MEMÓRIAS DE OUTONO
O fim de Setembro e a chegada do Outono
estão para mim indelevelmente associados à confecção de compotas. Isto acontecia na minha casa e em todas as casas que conhecia e visitava. Era comum, aliás, a troca entre amigas e conhecidas de pequenas tigelas de marmelada ou de frasquinhos de geleia de marmelo. Igualmente comuns eram as conversas entre as donas de casa sobre a melhor maneira de obter uma "marmelada branca" ou uma "marmelada vermelha". Algo que nos faz hoje sorrir, em que já não há donas de casa (não? eu não dei de conta de não o ser...) e que as trocas de impressões entre amigas versarão mais sobre "nails", temas do "face" e outras coisas que me abstenho de comentar...
Tenho muitas saudades desses dias e dias de grandes panelões ao lume, alguns de
cobre, em que se apuravam os pontos do açúcar até que atingissem a consistência
adequada à conservação das frutas que abundavam nesta época do ano e que, assim preparadas, durariam até ao próximo
Outono.
Seguiam-se outros dias em que
parapeitos de janelas e varandas se enfeitavam de tigelas de marmelada enxameadas
de abelhas gulosas, as únicas capazes de funcionar como antídoto adequado à minha gula e vontade de meter os dedos nas tigelas do doce tentador.
Passaram alguns anos desde que,
de espectadora, passei a personagem central na confecção de muitas e variadas
compotas.
Nos últimos quinze anos, por via
de alterações de regime alimentar, as compotas eram quase exclusivamente confeccionadas
para oferecer. Vou aproveitando a época dos marmelos para os preparar cozidos
ou assados, sem adição de qualquer açúcar. E adoro comê-los assim apenas
polvilhados com canela.
Até que, no ano passado aprendi,
com a Natália Rodrigues, do Instituto Macrobiótico, a fazer compotas de
melancia e melão sem açúcar. Dão trabalho, sobretudo a melancia por causa das
pevides, mas são facílimas de preparar – lava-se muito bem a fruta antes de a
abrir, cortando-se seguidamente em pequenos bocados, que se colocam em tachos
largos ou panelas altas, consoante a quantidade em causa.
Leva-se ao lume e deixa-se ferver
até a fruta reduzir sensivelmente para 1/3 do volume inicial (serão necessárias
cerca de 3 horas para o melão e de 5 horas para a melancia).
Enchem-se frascos quentes - e
preferencialmente pequenos – até cima, que de imediato se fecham com as
respectivas tampas (idealmente, a tampa deve inchar um pouco), voltam-se os
frascos ao contrário, que assim se mantêm durantes alguns dias.
Apesar de não terem outro açúcar
para além do da própria fruta, as compotas duram imenso tempo enquanto os
frascos não forem abertos; uma vez encetados estes, as compotas devem ser
consumidas no prazo de 4 ou 5 dias (daí a necessidade de serem frascos
pequenos) e guardadas no frigorífico.
* * *
Nesses dias de azáfama não havia muito tempo para grandes requintes na cozinha.

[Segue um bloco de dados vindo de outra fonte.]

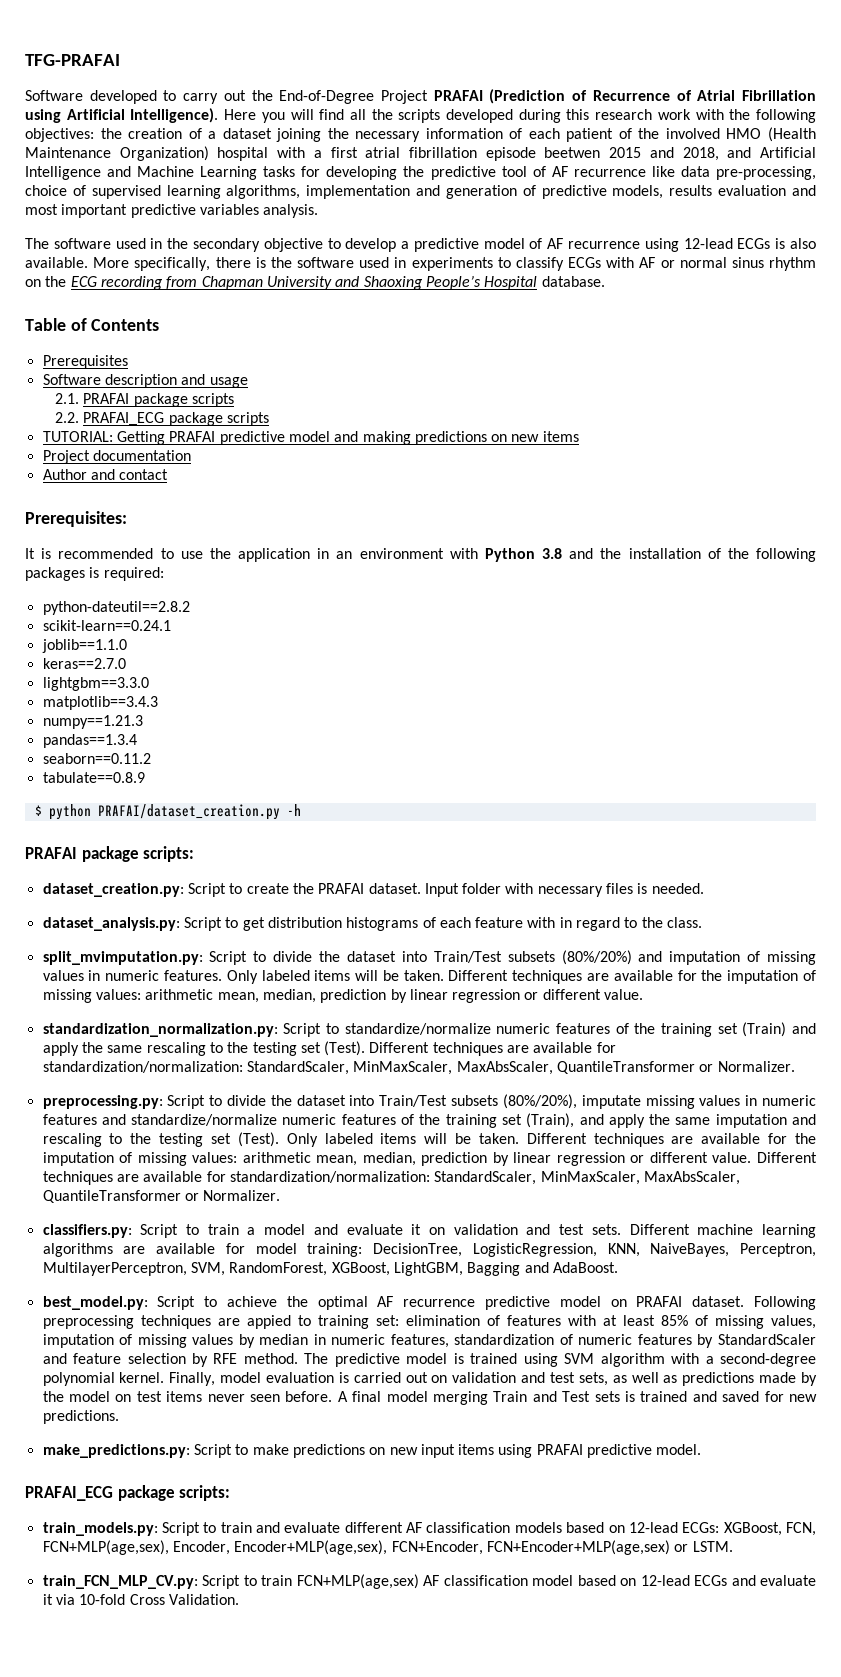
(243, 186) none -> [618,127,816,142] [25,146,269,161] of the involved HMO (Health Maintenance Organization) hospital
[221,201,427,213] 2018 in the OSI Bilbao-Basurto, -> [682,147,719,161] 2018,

Aliás, lembro-me de se aproveitar ocasiões em que, por qualquer motivo, só o "gineceu" estava em casa para levar a cabo a grande empreitada das compotas.
Quaisquer sobras de comida, engolidas muitas vezes de pé, serviam para alimentar as abelhinhas mestras rodopiantes em volta dos tachos fumegantes.
A refeição de hoje, arrumadas que estão as compotas de melão e melancia, poderia ser a de um desses dias de azáfama: uma lata de conservas de carapaus em óleo picante tem a carga proteica necessária e suficiente para carregar baterias; junte-se-lhe meia batata doce (à época seria uma bateria de batatas porque estávamos todas muito fraquinhas...) e uma cebola cozidas, com grelos salteados e temos uma refeição ultra-saborosa e muito nutritiva.
Com esta refeição participo, mais uma vez no desafio da Maria, do blogue [Limited Edition] - Passatempo Conservas Nero e [Limited Edition].